Tomasz Imielinski - Data Mining - Association Rules: Twenty Years and Beyond : Center for Science of Information

Tomasz Imielinski - Data Mining - Association Rules: Twenty Years and Beyond
Monday, October 22, 2012 2:30 PM - 3:30 PM EDT
LWSN 1142
Purdue University

Association rules and Frequent ItemSets were introduced by Agrawal, Imielinski and Swami in their 1993 ACM SIGMOD paper (which ten years later won Sigmod Test of Time award). In that paper and in subsequent work, the purpose of data mining was defined in database terms - generate massive number of rules from the underlying data to discover the "unexpected" rather than confirm the given hypothesis.

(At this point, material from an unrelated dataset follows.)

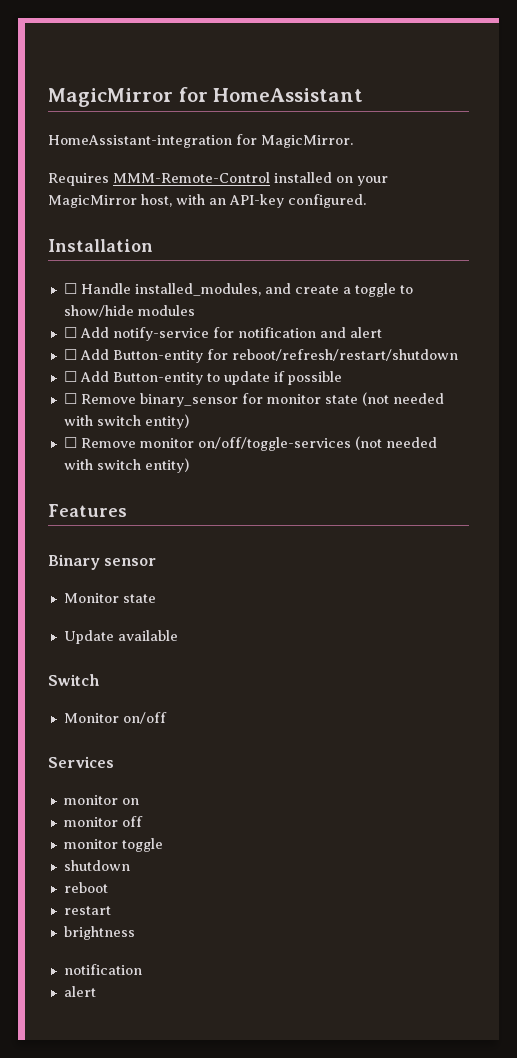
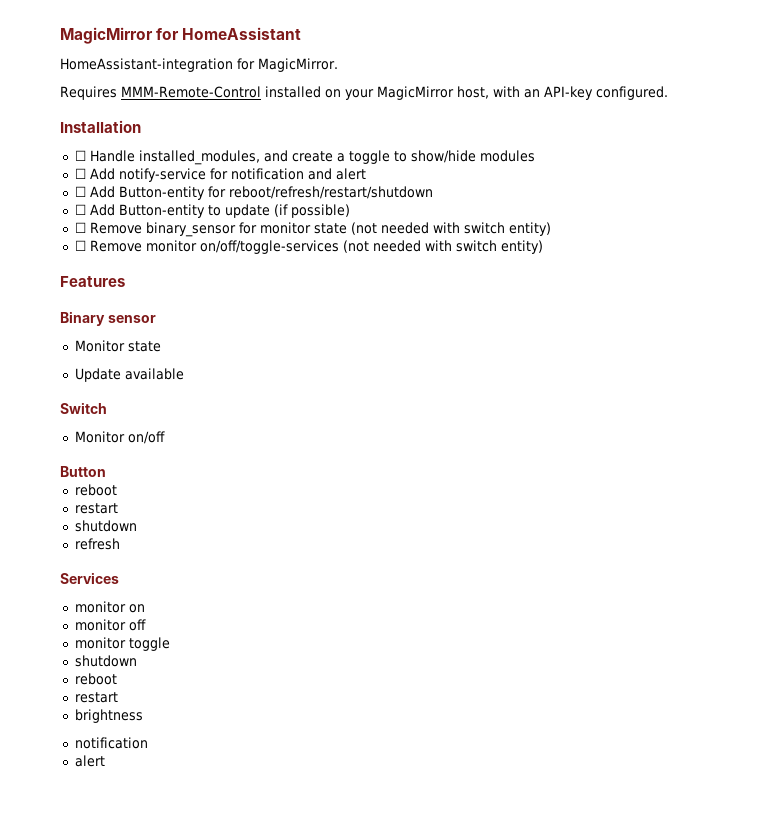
[273,371,342,385] if possible -> [273,204,350,218] (if possible)
(167, 718) none -> [60,466,106,477] [74,484,117,496] [74,503,118,514] [74,520,137,532] [74,538,120,550] // Button // reboot // restart // shutdown // refresh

Since 1993 Sigmod paper thousands of papers have been published in leading database and machine learning conferences and journals on the subject of fast association rules and frequent itemsets generation, rule filtering and ranking by statistical significance as well as different types of rules. Today, Association Rules are used in wide range of applications from retail and e-commerce to finance and computational biology. All major data analysis software packages such as SAS, Oracle, IBM and Microsoft SQL Server support now Association rules and provide implementations of variants of Apriori algorithm for fast frequent itemset generation.

I will provide general overview of the nearly twenty years of work (with a bit of personal perspective) and discuss new challenges and opportunities for further work on Association Rules in the age of "Big Data".